Chia seeds are one of the best sources of omega-3 fats. As a plus, it is plant-based, so it is good for those following a plant-based and/or meat-free diet.
This seed is composed mainly of fats, with most of it being omega-3s. Adding just 2-3 tablespoons of chia seeds to your morning oatmeal or breakfast smoothie can help you hit the required daily intake for omega-3s to reap its benefits.
Fish oil is one of the easiest ways to raise your intake of omega-3 fats. Premium fish oils in capsule form are a great way to go. You can find fish oil supplements almost everywhere these days.
Just bear in mind that antioxidants are needed to guarantee that the fish oil does not become rancid, and that it’s always better to purchase a fresh batch every few months rather than stocking up.
Consuming 2-3 servings of fatty fish per week should fulfill your required omega-3 fatty aid intake.
However, most fish these days have been exposed to pollutants and other environmental toxins, making the consumption of fish a risk factor in itself.
Opt for wild-caught Alaskan salmon and small fish such as sardines. Avoid sea bass, tuna, and marlin because these three varieties of fish were found to contain mercury, which when consumed in large amounts, may lead to mercury poisoning.
Krill oil has the essential DHA and EPA omega-3 fatty acids, and its antioxidant potency is 48 times stronger than fish oil.
Krill oil likewise has astaxanthin, a flavonoid that produces a unique bond with the EPA and DHA, making them more bioavailable.

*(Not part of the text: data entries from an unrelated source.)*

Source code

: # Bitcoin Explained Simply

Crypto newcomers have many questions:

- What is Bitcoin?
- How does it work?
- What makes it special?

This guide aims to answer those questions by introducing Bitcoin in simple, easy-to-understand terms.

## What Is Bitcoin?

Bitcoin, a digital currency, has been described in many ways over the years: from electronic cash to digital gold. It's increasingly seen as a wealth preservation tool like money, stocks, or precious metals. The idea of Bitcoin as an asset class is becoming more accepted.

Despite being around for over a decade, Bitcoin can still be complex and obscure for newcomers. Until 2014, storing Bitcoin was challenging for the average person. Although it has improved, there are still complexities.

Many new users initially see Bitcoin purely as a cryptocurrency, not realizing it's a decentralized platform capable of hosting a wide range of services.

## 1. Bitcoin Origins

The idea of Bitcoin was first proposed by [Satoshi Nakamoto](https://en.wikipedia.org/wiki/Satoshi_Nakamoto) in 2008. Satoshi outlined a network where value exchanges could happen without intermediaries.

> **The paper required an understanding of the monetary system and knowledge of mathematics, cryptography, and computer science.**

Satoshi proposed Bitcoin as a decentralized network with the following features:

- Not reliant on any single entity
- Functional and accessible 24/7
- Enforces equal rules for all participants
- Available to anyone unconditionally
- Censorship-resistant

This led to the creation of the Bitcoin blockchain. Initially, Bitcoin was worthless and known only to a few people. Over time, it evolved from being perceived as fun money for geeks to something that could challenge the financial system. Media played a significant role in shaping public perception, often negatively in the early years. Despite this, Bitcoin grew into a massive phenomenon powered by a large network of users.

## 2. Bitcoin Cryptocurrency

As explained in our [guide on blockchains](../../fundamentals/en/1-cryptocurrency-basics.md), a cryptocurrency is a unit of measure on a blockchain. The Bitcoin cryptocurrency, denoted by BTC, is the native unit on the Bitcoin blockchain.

Krill are the most abundant biomass on the planet and can be found in all the seas.
Sea creatures like Krill and fish are sources of EPA and DHA oils, highly regarded for their protective properties for the heart. Plant sources like chia, flaxseeds, as well as some other foods, alternatively, offer ALA.
Generally, one should opt for an animal-based type since the vast majority of health benefits are attributed to Omega-3 fats derived from animal-based EPA and DHA, rather than plant-based ALA.
Moreover, ALA is metabolized into EPA and DHA in the body at quite minimal levels, hence even if you consume a lot of ALA, the body transforms only a tiny level into EPA and DHA. While plant based Omega 3s are not inherently bad at all, getting them from animals is the more practical way to go.